Smart energy management. Smart grids are intelligent power distribution networks managed automatically in real time to deliver more effective management of energy consumption and generation. This video explains how they work.

Energy efficiency is a major challenge of the energy transition. For consumers, the aim is to manage energy more effectively in order to consume less and better. For GDF SUEZ, it's a way of adapting to the fast change of pace in power usage and needs. So to respond to these new constraints, distribution grids must become smarter. And that's possible thanks to information and communication technology developments that allow grid status to be monitored in real time so that action can be taken whenever necessary to avoid outages, for example.

In practice, smart networks are based on a number of systems. The first smart grid building block is the smart meter installed in the consumer's home. Smart metering allows consumers to monitor their energy consumption on a daily basis and, for example, to identify areas where power is being wasted or those that are most expensive in order to take appropriate action.

On the scale of an entire city, smart grids make it possible to match power generation and demand to the actual needs of residents. It also opens up the opportunity to organize energy storage to deliver security of supply and guarantee that power is available to everyone even at peak consumption times.

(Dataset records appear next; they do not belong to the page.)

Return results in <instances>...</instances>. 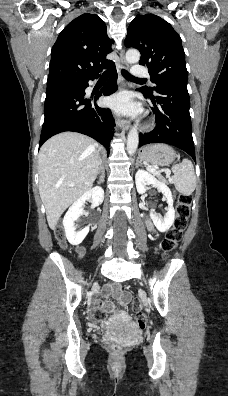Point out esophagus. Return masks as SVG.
Wrapping results in <instances>:
<instances>
[{"label":"esophagus","instance_id":"34e87169","mask_svg":"<svg viewBox=\"0 0 228 396\" xmlns=\"http://www.w3.org/2000/svg\"><path fill=\"white\" fill-rule=\"evenodd\" d=\"M120 64L122 68H128L129 66L124 57V50L120 51ZM116 123L120 128L124 129L125 131L129 129L130 122L124 118H118Z\"/></svg>","mask_w":228,"mask_h":396}]
</instances>
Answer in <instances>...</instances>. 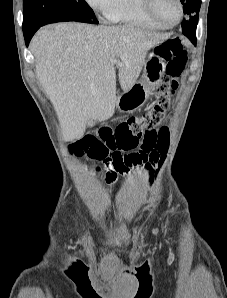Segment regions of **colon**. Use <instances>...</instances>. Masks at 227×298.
Returning a JSON list of instances; mask_svg holds the SVG:
<instances>
[{"label":"colon","instance_id":"1","mask_svg":"<svg viewBox=\"0 0 227 298\" xmlns=\"http://www.w3.org/2000/svg\"><path fill=\"white\" fill-rule=\"evenodd\" d=\"M155 52L166 62V76L156 90V98L146 113L130 117L116 127L103 126L98 130L96 139H105L110 150L132 151L139 147L151 157L161 158L169 146L167 129L156 130V127L162 122L177 88V79L187 62V51L179 38H172L157 46ZM152 178H157V173H152Z\"/></svg>","mask_w":227,"mask_h":298}]
</instances>
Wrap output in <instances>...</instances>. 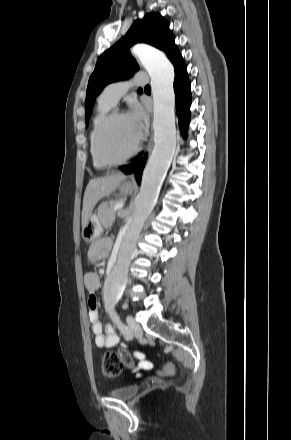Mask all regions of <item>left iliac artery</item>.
<instances>
[{
    "instance_id": "44dca946",
    "label": "left iliac artery",
    "mask_w": 291,
    "mask_h": 440,
    "mask_svg": "<svg viewBox=\"0 0 291 440\" xmlns=\"http://www.w3.org/2000/svg\"><path fill=\"white\" fill-rule=\"evenodd\" d=\"M117 325L124 330L125 335L128 336L130 334L128 328L126 326H124L123 324H121L119 321H117Z\"/></svg>"
}]
</instances>
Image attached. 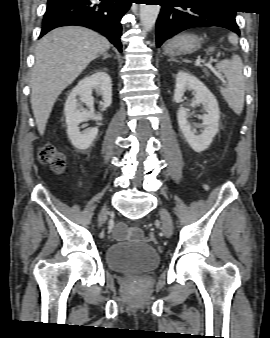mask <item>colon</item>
Returning a JSON list of instances; mask_svg holds the SVG:
<instances>
[{
	"label": "colon",
	"mask_w": 270,
	"mask_h": 338,
	"mask_svg": "<svg viewBox=\"0 0 270 338\" xmlns=\"http://www.w3.org/2000/svg\"><path fill=\"white\" fill-rule=\"evenodd\" d=\"M40 161L48 165L52 172L55 174H61L65 167V156L63 153L58 151L53 145H44L40 150ZM148 242L156 243L157 239L155 236H149Z\"/></svg>",
	"instance_id": "colon-1"
}]
</instances>
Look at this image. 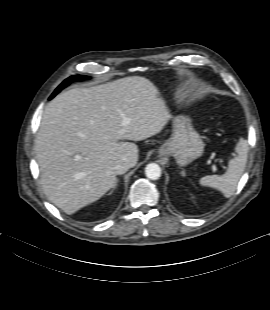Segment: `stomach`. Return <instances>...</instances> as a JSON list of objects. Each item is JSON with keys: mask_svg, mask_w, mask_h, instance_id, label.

What exactly is a smart grid ?

The energy efficiency is a priority for all, to consume less and better. While innovating GDF SUEZ wishes to assure a service always more successful. And this innovation crosses by the "smart grids", by putting intelligence in networks. The GreenLys project is so the first French demonstrator to experiment the intelligent solutions of energy management, involving the different players of electricity market from producer to consumer, in Lyon and in Grenoble.